Est-il quelque vertu dans les glaces de l’ ourse,
Ni dans ces lieux brûlez où le jour prend sa source,
Dont la triste indigence ose encore approcher,
Et qu’ en foule tes dons d’ abord n’ aillent chercher?
C’ est par toy qu’ on va voir les muses enrichies,
De leur longue disette à jamais affranchies.
Grand roi, poursuy toûjours, asseure leur repos.
Sans elles un heros n’ est pas long-temps heros.
Bien-tost, quoy qu’ il ayt fait, la mort d’ une ombre noire,
Enveloppe avec lui son nom et son histoire.
Envain pour s’ exemter de l’ oubli du cercueil,
Achille mit vingt fois tout Ilion en deuil.
Envain malgré les vents aux bords de l’ Hesperie
Enée enfin porta ses dieux et sa patrie.
Sans le secours des vers, leurs noms tant publiez
Seroient depuis mille ans avec eux oubliez.
Non à quelques hauts faits que ton destin t’ appelle,
Sans le secours soigneux d’ une muse fidelle,
Pour t’ immortaliser tu fais de vains efforts.

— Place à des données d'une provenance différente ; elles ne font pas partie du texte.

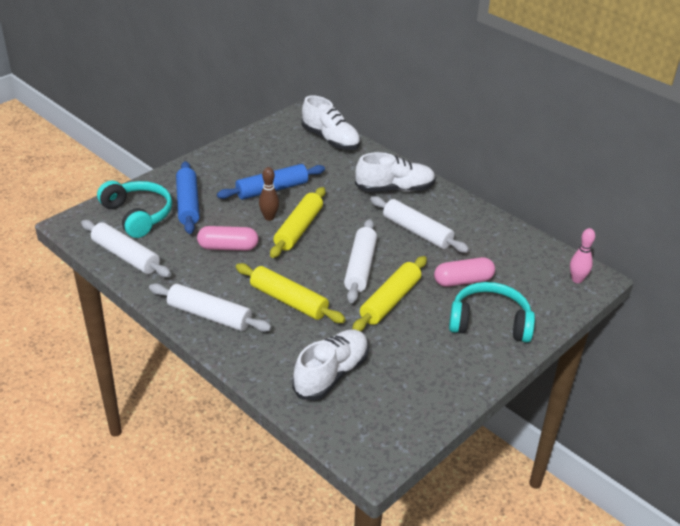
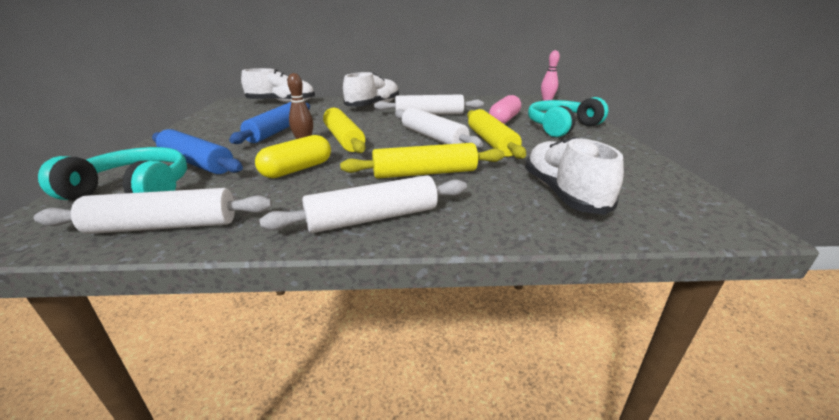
camera: 45 degrees left, 10 degrees down
pink capsule [197,226,259,251] -> yellow capsule [255,135,331,178]

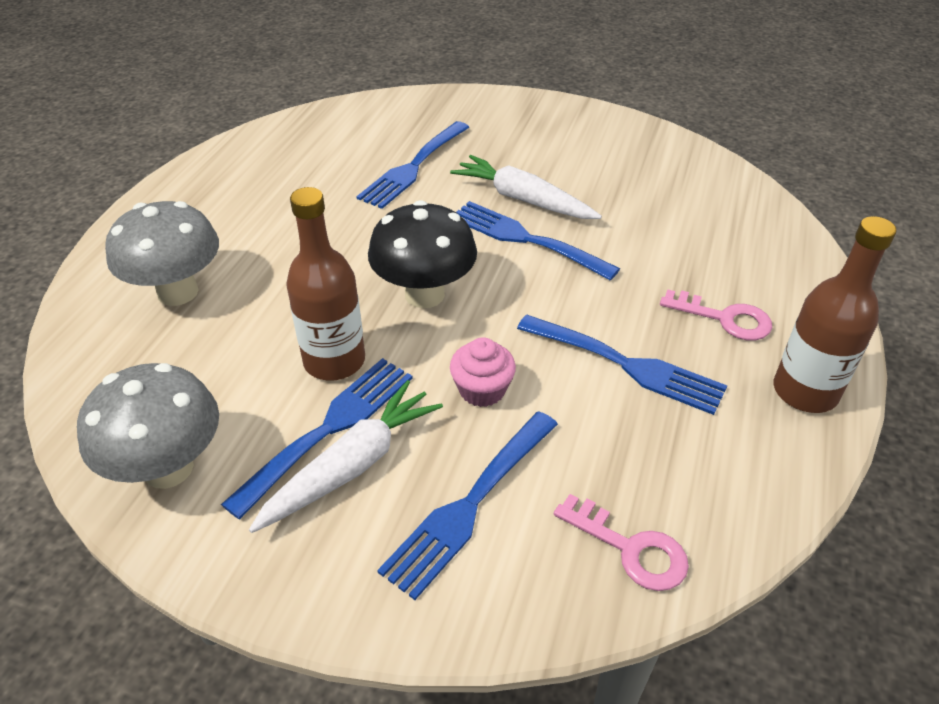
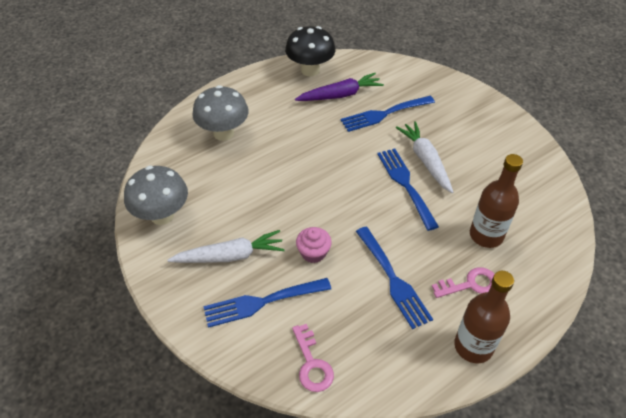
camera: 35 degrees right, 5 degrees up
blue fork [221,358,412,519] -> none
brown bottle [286,187,365,381] -> brown bottle moved to [470,154,523,248]
black mushroom [368,200,477,308] -> black mushroom moved to [285,26,335,76]
pink key [660,289,772,341] -> pink key turned 75 degrees counterclockwise [432,267,494,298]
none -> purple carrot [295,73,384,101]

Apollon te la doit: ouvre luy tes tresors.
En poëtes fameux rens nos climats fertiles.
Un auguste aisément peut faire des virgiles.
Que d’ illustres témoins de ta vaste bonté
Vont pour toy déposer à la posterité!
Pour moy, qui sur ton nom déja brûlant d’ écrire
Sens au bout de ma plume expirer la satire,
Je n’ ose de mes vers vanter ici le prix.

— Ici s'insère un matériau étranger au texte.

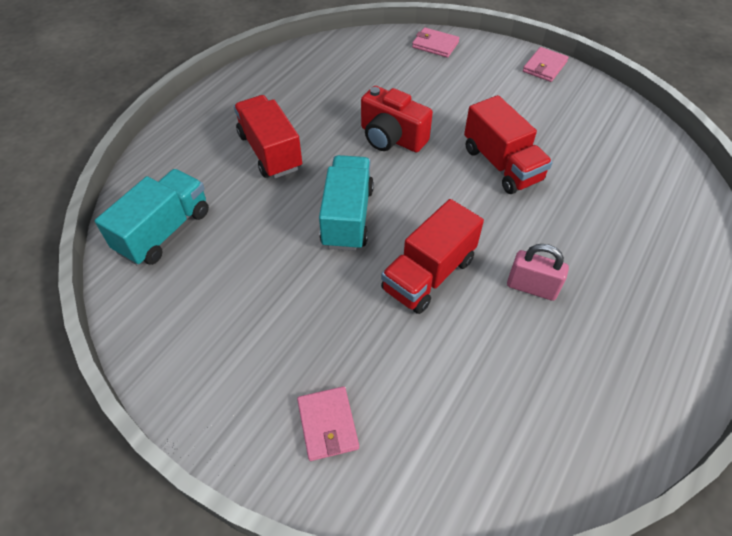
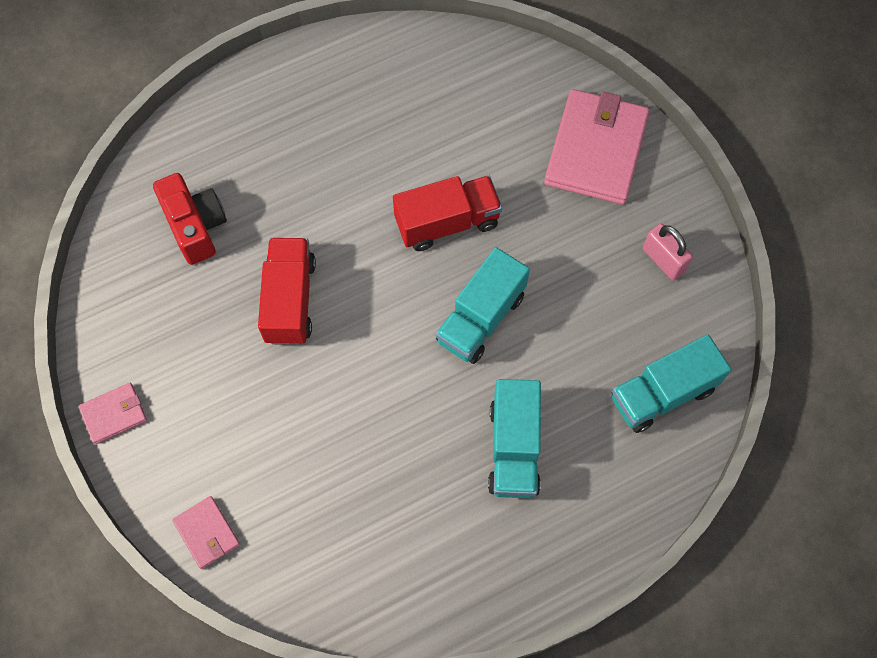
camera: 150 degrees left, 15 degrees up
red truck [234,95,302,178] -> turquoise truck [488,379,541,498]
pink wallet [297,386,359,461] -> pink wallet [544,89,650,205], size x2.09
red camera [361,86,433,152] -> red camera moved to [153,173,227,265]
pink padlock [507,244,569,301] -> pink padlock moved to [643,224,693,281]

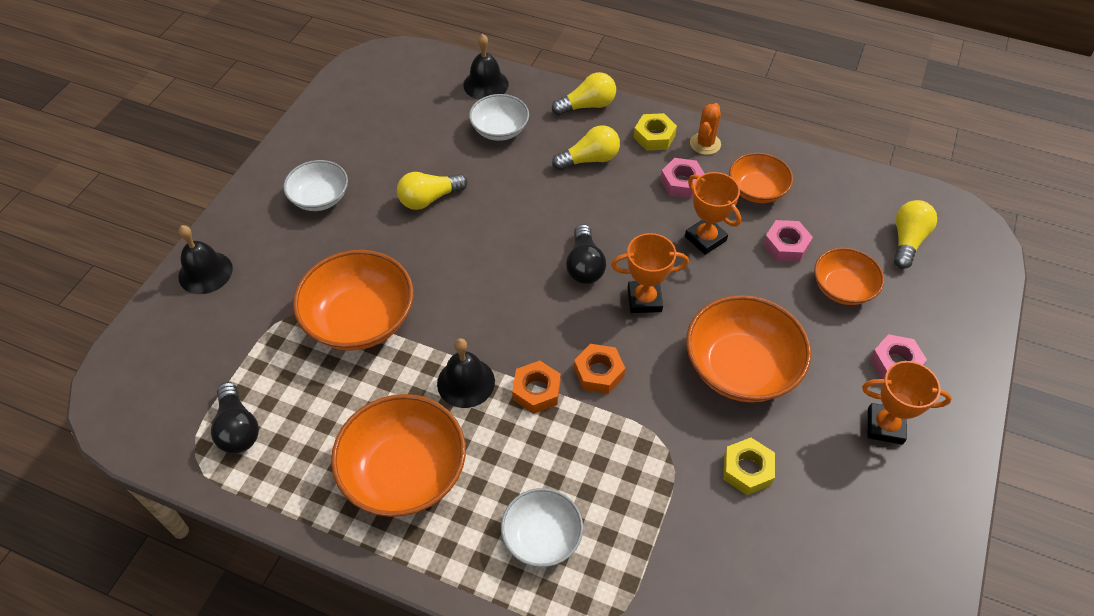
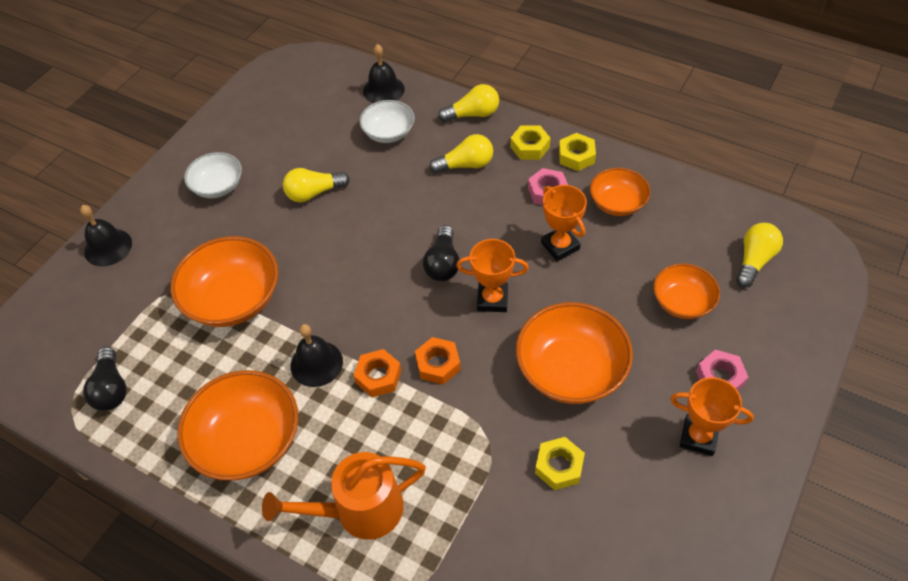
camera: 10 degrees right, 0 degrees up
white bowl [501,488,583,567] -> orange watering can [262,452,426,540]
orange cactus [690,103,721,155] -> yellow nut [559,133,596,171]
pink nut [763,220,813,262] -> none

Toutefois, si quelqu’ un de mes foibles écrits
Des ans injurieux peut éviter l’ outrage,
Peut-estre pour ta gloire aura-t-il son usage:
Et comme tes exploits étonnant les lecteurs,
Seront à peine creus sur la foy des auteurs;
Si quelque esprit malin les veut traiter de fables,
On dira quelque jour, pour les rendre croyables
Boileau qui dans ses vers pleins de sincerité
Jadis à tout son siecle a dit la verité;
Qui mit à tout blâmer son étude et sa gloire,
A pourtant de ce roy parlé comme l’ histoire.